Я напроказничал как-то – кажется, попробовал пролезть на крышу по каминной трубе, в подражание маленькому трубочисту, виденному мною за несколько дней до этого, а моя мачеха, которая по всякому поводу постоянно порола меня и отправляла спать без ужина, мачеха вытащила меня из дымохода за ноги и отослала спать, хотя было только два часа пополудни 21 июня, самого длинного дня в нашем полушарии. Это было ужасно. Но ничего нельзя было поделать, и я поднялся по лестнице на третий этаж в свою каморку, разделся по возможности медленнее, чтобы убить время, и с горьким вздохом забрался под одеяло.

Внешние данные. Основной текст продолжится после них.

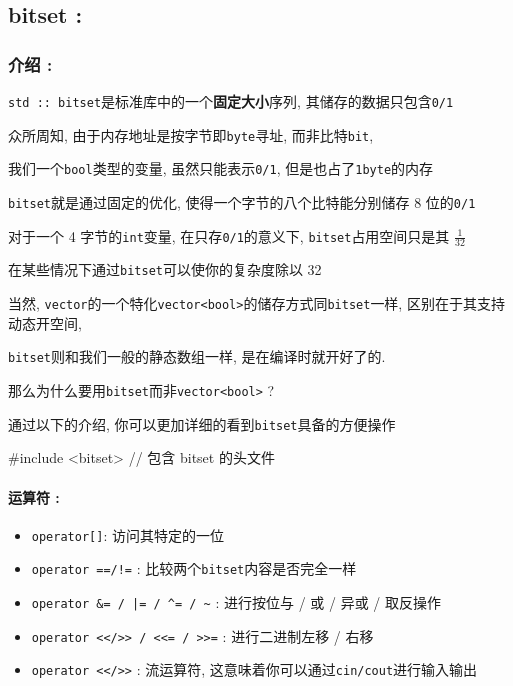 
\subsection{bitset :}

\subsubsection{介绍 :}

\texttt{std :: bitset}是标准库中的一个\textbf{固定大小}序列, 其储存的数据只包含\texttt{0/1}

众所周知, 由于内存地址是按字节即\texttt{byte}寻址, 而非比特\texttt{bit}, 

我们一个\texttt{bool}类型的变量, 虽然只能表示\texttt{0/1}, 但是也占了\texttt{1byte}的内存

\texttt{bitset}就是通过固定的优化, 使得一个字节的八个比特能分别储存 8 位的\texttt{0/1}

对于一个 4 字节的\texttt{int}变量, 在只存\texttt{0/1}的意义下, \texttt{bitset}占用空间只是其 $\frac{1}{32}$

在某些情况下通过\texttt{bitset}可以使你的复杂度除以 32

当然, \texttt{vector}的一个特化\texttt{vector<bool>}的储存方式同\texttt{bitset}一样, 区别在于其支持动态开空间, 

\texttt{bitset}则和我们一般的静态数组一样, 是在编译时就开好了的.

那么为什么要用\texttt{bitset}而非\texttt{vector<bool>} ?

通过以下的介绍, 你可以更加详细的看到\texttt{bitset}具备的方便操作

\begin{cppcode}
#include <bitset>  // 包含 bitset 的头文件
\end{cppcode}

\paragraph{运算符 :}

\begin{itemize}
\item \texttt{operator[]}: 访问其特定的一位
\item \texttt{operator ==/!=} : 比较两个\texttt{bitset}内容是否完全一样
\item \texttt{operator \&= / |= / \textasciicircum{}= / \textasciitilde{}} : 进行按位与 / 或 / 异或 / 取反操作
\item \texttt{operator <</>> / <<= / >>=} : 进行二进制左移 / 右移
\item \texttt{operator <</>>} : 流运算符, 这意味着你可以通过\texttt{cin/cout}进行输入输出
\end{itemize}

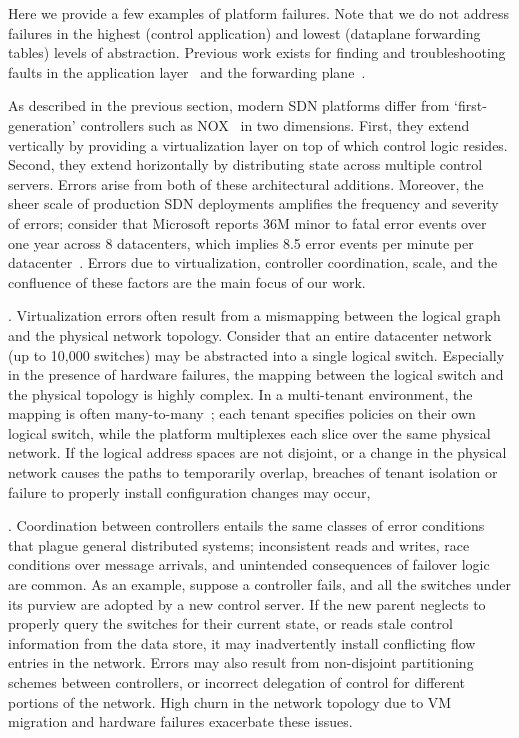 Here we provide a few examples of platform failures. Note that
we do not address failures in the highest (control application) and lowest
(dataplane forwarding tables) levels of abstraction. Previous work exists
for finding and troubleshooting faults in the application layer~\cite{nice}
and the forwarding plane~\cite{anteater}.

As described in the previous section, modern SDN platforms differ from
`first-generation' controllers such as NOX~\cite{nox} in two dimensions. 
First, they extend vertically by providing a virtualization layer on top of
which control logic resides. Second, they extend horizontally by
distributing state across multiple control servers. Errors arise from both of
these architectural additions. Moreover, the sheer scale of production
SDN deployments amplifies the
frequency and severity of errors; consider that Microsoft reports 36M 
minor to fatal error events over one year across 8 datacenters,
which implies 8.5 error events per minute per
datacenter~\cite{Greenberg:2009:VSF:1592568.1592576}. Errors due to virtualization,
controller coordination, scale, and the confluence of these factors are the main
focus of our work.

. Virtualization errors often result from a
mismapping between the logical
graph and the physical network topology. Consider that an entire datacenter
network (up to 10,000 switches) may be abstracted into a single logical switch. Especially in the
presence of hardware failures, the mapping between the logical switch and the
physical topology is highly complex. In a multi-tenant environment, the mapping is often
many-to-many~\cite{Casado:2010:VNF:1921151.1921162}; each tenant specifies
policies on their own logical switch, while the platform multiplexes each
slice over the same physical network. If the logical address
spaces are not disjoint, or a change in the physical network causes the paths
to temporarily overlap, breaches of tenant isolation or failure to properly
install configuration changes may occur,

. Coordination between controllers
entails the same classes of error
conditions that plague general distributed systems; inconsistent reads and
writes, race conditions over message arrivals, and unintended consequences of failover
logic are common. As an example, suppose a controller fails, and all the
switches under its purview are adopted by a new control server. If the new parent
neglects to properly query the switches for their current state, or reads
stale control information from the data store, it may inadvertently install
conflicting flow entries in the network. Errors may also result 
from non-disjoint partitioning
schemes between controllers, or incorrect delegation of control for different
portions of the network. 
High churn in the network topology due to VM migration and
hardware failures exacerbate these issues.

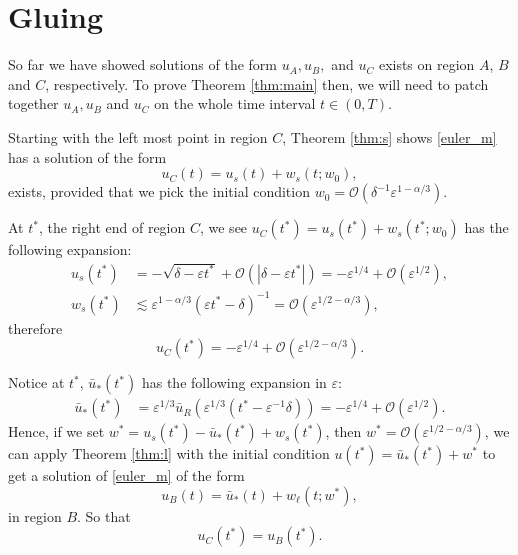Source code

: \documentclass[letterpaper,11pt]{article}
\newcommand{\rmO}{\mathcal{O}}
\newcommand{\eps}{\varepsilon}
\newcommand{\lar}{ \lesssim }
\numberwithin{equation}{section}
\theoremstyle{plain}
\begin{document}
\section{Gluing}\label{sec_glue}
So far we have showed solutions of the form $u_A,u_B,$ and $u_C$ exists on region $A$, $B$ and $C$, respectively. To prove Theorem \ref{thm:main} then, we will need to patch together $u_A, u_B$ and $u_C$ on the whole time interval $t \in (0,T)$.

Starting with the left most point in region $C$, Theorem \ref{thm:s} shows \eqref{euler_m} has
a solution of the form
\[
u_C(t) = u_s(t) + w_s(t;w_0),
\]
exists, provided that we pick the initial condition $w_0= \rmO(\delta^{-1}\eps^{1-\alpha/3})$.

At $t^*$, the right end of region $C$, we see $u_C(t^*) = u_s(t^*) + w_s(t^*; w_0)$ has the following expansion:
\begin{align*}
u_s(t^*) &= -\sqrt{\delta-\eps t^*}+\rmO(|\delta-\eps t^*|) = -\eps^{1/4}+\rmO(\eps^{1/2}),\\
w_s(t^*) &\lar \eps^{1-\alpha/3}(\eps t^*-\delta)^{-1} =  \rmO(\eps^{1/2-\alpha/3}),
\end{align*}
therefore
\[
 u_C(t^*) = -\eps^{1/4} + \rmO(\eps^{1/2-\alpha/3}).
\]

Notice at $t^*$, $\bar{u}_*(t^*)$ has the following expansion in $\eps$:
\begin{align*}
\bar{u}_*(t^*) &= \eps^{1/3}\bar{u}_R(\eps^{1/3}(t^*-\eps^{-1}\delta)) = -\eps^{1/4}+ \rmO(\eps^{1/2}).
\end{align*}
Hence, if we set $w^* = u_s(t^*)-\bar{u}_*(t^*)+w_s(t^*)$, then $w^* = \rmO(\eps^{1/2-\alpha/3})$, we can apply Theorem \ref{thm:l} with the initial condition $u(t^*)=  \bar{u}_*(t^*) + w^*$ to get a solution of \eqref{euler_m} of the form
\[
u_B(t) = \bar{u}_*(t) + w_\ell(t; w^*),
\]
in region $B$. So that
\begin{equation} \label{match_bc}
u_C(t^*) = u_B(t^*).
\end{equation}
\end{document}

Я лежал, в унынии высчитывая, что еще целых шестнадцать часов должны пройти, прежде чем я смогу восстать из мертвых. Шестнадцать часов в постели. При одной этой мысли у меня начинала ныть спина. А как светло еще; солнце сияет за окном, грохот экипажей доносится с улицы, и по всему дому звенят веселые голоса. Я чувствовал, что с каждой минутой положение мое становится все невыносимее, и наконец я слез с кровати, оделся, неслышно в чулках спустившись по лестнице, разыскал внизу свою мачеху и, бросившись внезапно к ее ногам, стал умолять ее в виде особой милости избить меня как следует туфлей за дурное поведение, готовый претерпеть любую кару, лишь бы мне не надо было так непереносимо долго лежать в постели. Но она была лучшей и разумнейшей из мачех, и пришлось мне тащиться обратно в свою каморку. Несколько часов пролежал я там без сна, чувствуя себя значительно хуже, чем когда-либо впоследствии, даже во времена величайших своих несчастий. Потом я, вероятно, все-таки забылся мучительной кошмарной дремотой; и вот, медленно пробуждаясь, – еще наполовину погруженный в сон, – я открыл глаза в своей комнате, прежде залитой солнцем, а теперь окутанной проникшей снаружи тьмой. И вдруг все мое существо пронизала дрожь, я ничего не видел и не слышал, но я почувствовал в своей руке, свисающей поверх одеяла, чью-то бесплотную руку. И некий чудный, непостижимый облик, тихий призрак, которому принадлежала рука, сидел, мерещилось мне, у самой моей постели. Бесконечно долго, казалось целые столетия, лежал я так, застыв в ужаснейшем страхе, не смея отвести руку, а между тем я все время чувствовал, что стоит мне только чуть шевельнуть ею, и жуткие чары будут разрушены. Наконец это ощущение незаметным образом покинуло меня, но, проснувшись утром, я снова с трепетом вспомнил его, и еще много дней, недель и месяцев после этого терялся я в мучительных попытках разгадать тайну. Ей-богу, я и по сей день нередко ломаю над ней голову.